Yaşıtlarına göre hızlı gelişen bir çocuk içinse “kendiliğinden hallediyor” gibi bir tutum gösterdiğimizde; gelişebileceği ya da ortaya çıkarabileceği yanlarını desteklememiş oluruz. Enerjisini neye harcayacağını alışkanlıkları belirleyeceği için ilgilerini keşfedip erkenden yönlendirmemiz; yaşam kalitesini arttırabilmemizi sağlar. Üstün gelişen çocuklarımız için daha fazla gelişim olanağı oluşturmamız oldukça önemli.

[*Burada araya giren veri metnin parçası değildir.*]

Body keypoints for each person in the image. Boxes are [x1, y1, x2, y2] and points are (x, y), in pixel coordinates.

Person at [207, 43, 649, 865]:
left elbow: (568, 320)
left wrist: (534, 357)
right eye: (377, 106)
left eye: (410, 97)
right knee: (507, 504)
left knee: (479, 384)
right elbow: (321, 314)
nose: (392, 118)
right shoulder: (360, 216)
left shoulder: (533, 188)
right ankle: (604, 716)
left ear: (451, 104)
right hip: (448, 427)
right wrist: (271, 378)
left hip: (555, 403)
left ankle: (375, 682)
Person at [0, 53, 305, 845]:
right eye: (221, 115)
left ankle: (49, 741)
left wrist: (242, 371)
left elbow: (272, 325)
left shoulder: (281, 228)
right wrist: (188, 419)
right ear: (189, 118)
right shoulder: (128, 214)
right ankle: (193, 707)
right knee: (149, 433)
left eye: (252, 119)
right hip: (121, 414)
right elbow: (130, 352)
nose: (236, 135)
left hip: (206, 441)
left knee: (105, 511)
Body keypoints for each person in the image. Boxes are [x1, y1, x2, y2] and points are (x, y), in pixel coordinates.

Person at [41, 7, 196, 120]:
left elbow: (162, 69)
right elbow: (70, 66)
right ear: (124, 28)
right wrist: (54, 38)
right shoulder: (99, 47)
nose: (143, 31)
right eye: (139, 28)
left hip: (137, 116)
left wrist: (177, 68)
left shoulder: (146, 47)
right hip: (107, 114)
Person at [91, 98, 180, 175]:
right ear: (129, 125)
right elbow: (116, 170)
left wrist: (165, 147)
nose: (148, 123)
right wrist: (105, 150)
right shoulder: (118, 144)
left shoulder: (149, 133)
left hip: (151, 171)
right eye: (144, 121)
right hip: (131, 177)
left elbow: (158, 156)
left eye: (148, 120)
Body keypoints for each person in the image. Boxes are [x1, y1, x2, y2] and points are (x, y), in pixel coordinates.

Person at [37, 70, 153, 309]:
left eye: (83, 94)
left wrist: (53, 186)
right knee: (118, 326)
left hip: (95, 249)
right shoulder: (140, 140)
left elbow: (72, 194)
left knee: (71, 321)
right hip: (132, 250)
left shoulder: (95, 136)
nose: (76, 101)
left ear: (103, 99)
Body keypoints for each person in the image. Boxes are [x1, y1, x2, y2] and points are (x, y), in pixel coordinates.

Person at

Elbette ki kusursuz insan yok. Ebeveyn olarak görevimiz; çocuğumuzun yaşamını kendi ihtiyaçları doğrultusunda kolaylaştırmak. Bu noktada fark ettiğimiz bir durum varsa; uzman desteği almak için hızlı davranmamız en önemli konu. Çünkü bazı beceriler ilerleyen yaşlarda daha kısıtlı ve yavaş gelişmekte, bazı beceriler de fark edilmediklerinde körelmekte.

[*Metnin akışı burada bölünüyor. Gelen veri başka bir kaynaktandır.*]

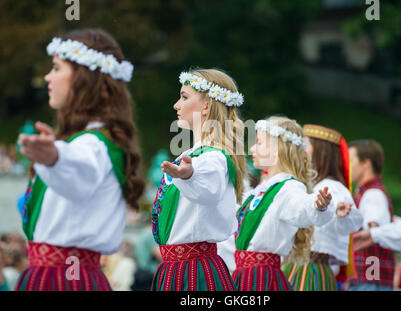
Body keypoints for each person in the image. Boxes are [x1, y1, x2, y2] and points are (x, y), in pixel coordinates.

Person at [15, 29, 145, 291]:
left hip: (63, 281)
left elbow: (79, 170)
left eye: (56, 68)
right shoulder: (90, 141)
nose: (47, 76)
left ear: (83, 78)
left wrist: (55, 158)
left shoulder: (94, 145)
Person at [151, 69, 246, 291]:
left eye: (184, 97)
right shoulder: (195, 155)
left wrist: (191, 176)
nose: (177, 104)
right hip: (176, 269)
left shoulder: (213, 156)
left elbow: (209, 188)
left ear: (206, 106)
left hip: (193, 274)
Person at [233, 117, 334, 291]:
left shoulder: (288, 187)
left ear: (278, 148)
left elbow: (302, 206)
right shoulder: (261, 190)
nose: (252, 148)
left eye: (259, 143)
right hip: (245, 275)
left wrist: (318, 206)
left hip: (260, 280)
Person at [281, 124, 363, 291]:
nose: (300, 151)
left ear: (320, 152)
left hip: (311, 271)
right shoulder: (306, 184)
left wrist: (340, 213)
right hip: (294, 266)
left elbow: (348, 221)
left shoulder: (333, 188)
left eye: (305, 145)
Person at [346, 139, 395, 291]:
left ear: (366, 163)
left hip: (370, 281)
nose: (347, 166)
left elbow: (375, 229)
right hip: (369, 280)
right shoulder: (368, 193)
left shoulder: (373, 194)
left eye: (351, 160)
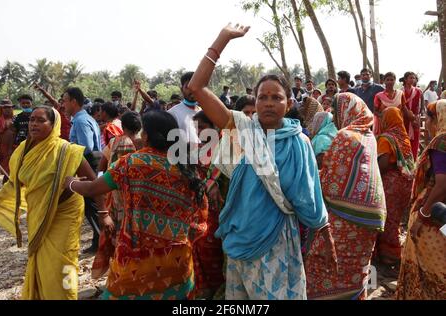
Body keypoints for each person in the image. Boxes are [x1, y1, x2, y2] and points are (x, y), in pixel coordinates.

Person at [187, 23, 337, 300]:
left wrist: (322, 228)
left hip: (277, 240)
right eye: (262, 97)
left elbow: (308, 197)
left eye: (276, 97)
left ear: (289, 102)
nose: (269, 103)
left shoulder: (298, 142)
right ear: (254, 101)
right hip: (239, 236)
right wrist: (222, 39)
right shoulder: (242, 129)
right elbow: (196, 87)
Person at [63, 110, 208, 300]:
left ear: (146, 135)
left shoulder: (132, 163)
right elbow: (199, 218)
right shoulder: (186, 167)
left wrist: (70, 182)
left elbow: (92, 189)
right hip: (178, 263)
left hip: (136, 265)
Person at [0, 106, 100, 299]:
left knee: (64, 263)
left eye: (40, 120)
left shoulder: (67, 151)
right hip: (39, 214)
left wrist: (104, 214)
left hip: (65, 214)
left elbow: (95, 184)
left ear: (54, 125)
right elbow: (15, 183)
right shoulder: (22, 150)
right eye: (32, 120)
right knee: (43, 261)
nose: (33, 124)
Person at [305, 93, 386, 300]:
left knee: (322, 260)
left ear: (345, 111)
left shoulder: (345, 136)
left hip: (346, 216)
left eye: (336, 110)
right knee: (358, 266)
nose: (334, 116)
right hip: (372, 218)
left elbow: (331, 180)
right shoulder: (370, 137)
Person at [396, 100, 446, 300]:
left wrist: (422, 216)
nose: (426, 122)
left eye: (428, 117)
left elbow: (442, 184)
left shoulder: (441, 142)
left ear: (438, 118)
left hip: (433, 212)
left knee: (428, 267)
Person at [92, 111, 142, 279]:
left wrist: (103, 186)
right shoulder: (142, 144)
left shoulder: (114, 142)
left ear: (123, 126)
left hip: (114, 196)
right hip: (136, 198)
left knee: (116, 235)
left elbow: (101, 166)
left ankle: (119, 272)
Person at [63, 87, 102, 254]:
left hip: (87, 163)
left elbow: (86, 147)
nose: (63, 104)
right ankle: (98, 240)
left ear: (73, 102)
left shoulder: (80, 121)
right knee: (93, 204)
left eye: (65, 101)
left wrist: (68, 150)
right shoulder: (84, 118)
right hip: (90, 162)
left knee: (92, 205)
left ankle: (102, 241)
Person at [375, 107, 415, 272]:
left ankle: (390, 255)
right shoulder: (403, 137)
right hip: (405, 184)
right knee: (395, 219)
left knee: (388, 220)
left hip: (391, 184)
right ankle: (392, 251)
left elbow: (383, 164)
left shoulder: (386, 138)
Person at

Eğer bir uzman değerlendirmesi neticesinde, çocuğumuzun desteklenmesi gerektiğine dair yönlendirme yapıldıysa; psikiyatrik tedavi, özel eğitim, üstün zekalılar eğitimi, üstün yeteneği varsa buna yönelik eğitimler, fizyoterapi, duyu bütünleme terapisi, ergoterapi, dil ve konuşma terapisi, oyun terapisi, floortime, glüten/kazein diyeti, ağır metal tedavisi, mantar tedavisi, hiperbarik oksijen tedavisi, müzik terapisi ve yunus terapisi gibi birçok yeni alanla tanışmamız gerekebilir. Tercihlerimizi, bilimsel dayanağı olan yöntemlerden yana kullanmamız ve sürece dahil edildiğimiz uzmanlarla yol almamız bize zaman kazandıracaktır.